Bourne Valley’s reliance on Flagg Brothers, Inc. v. Brooks, 436 U.S. 149, 98 S.Ct. 1729, 56 L.Ed.2d 185 (1978) and Charmicor, Inc. v. Deaner, 572 F.2d 694 (9th Cir. 1978) is misplaced. Both of those cases addressed the “state action” requirement and found that it was not met where a private creditor enforced its contractual rights. But unlike in this case, in each of those cases, the parties had a preexisting contractual relationship as creditor and debtor. See Flagg Bros., Inc., 436 U.S. at 153, 98 S.Ct. 1729 (noting parties’ contractual relationship); Charmicor, 572 F.2d at 695 (noting that nonjudicial foreclosure statute conferred power of sale to trustee after breach of the “underlying obligation” by the debtor). The creditors’ authority to extinguish the debtors’ property rights arose out of the parties’ contractual relationships. Here, Wells Fargo and the foreclosing homeowners’ association had no preexisting relationship, contractual or otherwise. Indeed, it is unclear if they were even aware of each other’s existence. Thus, in contrast to the creditors in Flagg Brothers and Charmicor, the homeowners’ association’s ability to extinguish Wells Fargo’s interest in the Property arose directly and exclusively from the Statute.
CONCLUSION
Nevada .Revised Statutes section 116.3116’s “opt-in” notice scheme facially violated mortgage lenders’ constitutional due process rights. We therefore VACATE the district court’s judgment and remand for proceedings consistent with this opinion.
VACATED and REMANDED.
. As discussed below, the Nevada Legislature recently amended the Statute. See infra footnote 4. Unless otherwise stated, all references to the Statute are to the unamended version, which all parties agree applies to this action.

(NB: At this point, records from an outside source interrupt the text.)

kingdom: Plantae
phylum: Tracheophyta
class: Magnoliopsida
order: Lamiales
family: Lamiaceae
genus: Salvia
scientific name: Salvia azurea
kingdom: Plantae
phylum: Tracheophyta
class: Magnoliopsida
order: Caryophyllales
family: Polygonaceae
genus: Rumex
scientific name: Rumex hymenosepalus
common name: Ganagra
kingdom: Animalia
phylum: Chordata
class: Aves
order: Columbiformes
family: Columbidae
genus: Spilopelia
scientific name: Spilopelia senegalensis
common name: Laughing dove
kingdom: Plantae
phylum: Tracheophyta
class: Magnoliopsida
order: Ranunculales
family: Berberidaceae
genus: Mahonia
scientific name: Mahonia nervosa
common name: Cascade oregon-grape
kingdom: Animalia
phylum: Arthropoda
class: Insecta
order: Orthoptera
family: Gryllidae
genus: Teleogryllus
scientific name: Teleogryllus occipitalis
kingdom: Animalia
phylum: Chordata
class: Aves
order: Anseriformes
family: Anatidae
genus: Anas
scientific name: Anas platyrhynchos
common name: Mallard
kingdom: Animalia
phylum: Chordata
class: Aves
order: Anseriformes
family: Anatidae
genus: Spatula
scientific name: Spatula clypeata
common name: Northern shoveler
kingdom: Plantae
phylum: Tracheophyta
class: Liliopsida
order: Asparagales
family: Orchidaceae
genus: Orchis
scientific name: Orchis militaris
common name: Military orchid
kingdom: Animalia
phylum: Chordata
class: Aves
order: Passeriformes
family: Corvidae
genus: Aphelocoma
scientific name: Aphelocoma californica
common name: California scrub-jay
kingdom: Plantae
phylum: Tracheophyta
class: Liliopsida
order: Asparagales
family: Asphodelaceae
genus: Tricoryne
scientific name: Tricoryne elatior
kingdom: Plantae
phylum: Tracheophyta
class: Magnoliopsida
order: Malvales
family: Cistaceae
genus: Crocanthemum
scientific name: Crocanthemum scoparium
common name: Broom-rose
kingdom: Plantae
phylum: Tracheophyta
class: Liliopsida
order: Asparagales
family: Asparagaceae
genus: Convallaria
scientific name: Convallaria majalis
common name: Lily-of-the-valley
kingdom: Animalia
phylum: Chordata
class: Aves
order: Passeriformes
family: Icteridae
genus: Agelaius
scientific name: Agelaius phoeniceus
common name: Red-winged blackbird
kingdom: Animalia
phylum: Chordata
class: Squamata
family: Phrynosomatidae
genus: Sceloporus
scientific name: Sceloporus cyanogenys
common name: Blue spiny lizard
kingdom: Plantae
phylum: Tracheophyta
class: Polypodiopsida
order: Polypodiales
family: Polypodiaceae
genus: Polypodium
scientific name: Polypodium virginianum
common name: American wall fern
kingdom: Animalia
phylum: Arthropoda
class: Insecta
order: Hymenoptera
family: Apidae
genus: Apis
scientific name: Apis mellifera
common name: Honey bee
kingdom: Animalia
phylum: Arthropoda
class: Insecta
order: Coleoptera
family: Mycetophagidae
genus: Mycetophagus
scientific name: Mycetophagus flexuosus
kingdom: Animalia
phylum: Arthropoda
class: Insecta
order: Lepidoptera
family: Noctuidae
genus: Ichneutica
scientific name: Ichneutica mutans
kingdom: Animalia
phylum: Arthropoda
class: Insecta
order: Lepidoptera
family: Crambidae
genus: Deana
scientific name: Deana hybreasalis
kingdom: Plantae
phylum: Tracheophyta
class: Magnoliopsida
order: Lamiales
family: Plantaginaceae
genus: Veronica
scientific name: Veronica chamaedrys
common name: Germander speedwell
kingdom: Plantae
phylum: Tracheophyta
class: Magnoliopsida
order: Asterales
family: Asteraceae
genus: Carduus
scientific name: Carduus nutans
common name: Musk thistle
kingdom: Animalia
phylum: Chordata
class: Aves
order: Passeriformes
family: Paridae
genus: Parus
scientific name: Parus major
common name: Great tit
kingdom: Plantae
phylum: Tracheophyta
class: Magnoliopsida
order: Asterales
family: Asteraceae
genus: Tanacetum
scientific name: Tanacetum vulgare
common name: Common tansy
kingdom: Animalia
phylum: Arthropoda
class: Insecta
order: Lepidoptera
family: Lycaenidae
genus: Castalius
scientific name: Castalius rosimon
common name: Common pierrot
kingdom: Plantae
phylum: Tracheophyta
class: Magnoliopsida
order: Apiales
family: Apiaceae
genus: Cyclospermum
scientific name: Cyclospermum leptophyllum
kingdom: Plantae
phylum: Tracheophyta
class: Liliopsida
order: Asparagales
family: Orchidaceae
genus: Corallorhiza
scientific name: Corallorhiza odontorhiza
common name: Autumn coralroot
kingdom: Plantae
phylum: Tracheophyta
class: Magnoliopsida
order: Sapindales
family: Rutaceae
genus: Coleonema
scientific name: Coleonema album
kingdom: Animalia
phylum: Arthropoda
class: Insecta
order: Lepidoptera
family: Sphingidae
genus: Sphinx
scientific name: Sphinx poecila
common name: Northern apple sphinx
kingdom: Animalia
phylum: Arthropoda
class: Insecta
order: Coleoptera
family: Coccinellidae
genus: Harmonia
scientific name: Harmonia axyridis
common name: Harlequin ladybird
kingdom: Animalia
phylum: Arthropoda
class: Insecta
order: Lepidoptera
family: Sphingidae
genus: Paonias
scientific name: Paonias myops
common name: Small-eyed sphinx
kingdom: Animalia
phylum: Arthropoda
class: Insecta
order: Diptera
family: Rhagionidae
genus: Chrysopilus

. We note the practical difficulty Wells Fargo or any mortgage lender faces in trying to prove that it did not receive notice. See Elkins v. United States, 364 U.S. 206, 218, 80 S.Ct. 1437, 4 L.Ed.2d 1669 (1960) ("[A]s a practical matter it is never easy to prove a negative.”).
. We do not fault the district court for this omission. Wells Fargo’s due process challenge has evolved in this case. While it apparently made only an as-applied challenge before the district court, it raises a facial challenge on appeal. Nevertheless, Bourne Valley does not argue that Wells Fargo waived any facial challenge, and it is "well-established that a party can waive waiver." Norwood v. Vance, 591 F.3d 1062, 1068 (9th Cir. 2009) (internal quotation marks and citations omitted).
. The Nevada Legislature recently amended the Statute, requiring homeowners’ associations to provide holders of first deeds of trust (and all others with recorded interests) with notice of default and notice of sale even when notice has not been requested. S.B. 306 (Nev. 2015). Such amendment provides further evidence that the version of the Statute applicable in this action did not require notice unless it was requested. If the^ Statute already required homeowners’ associations affirmatively to provide notice, there would have been no need for the amendment.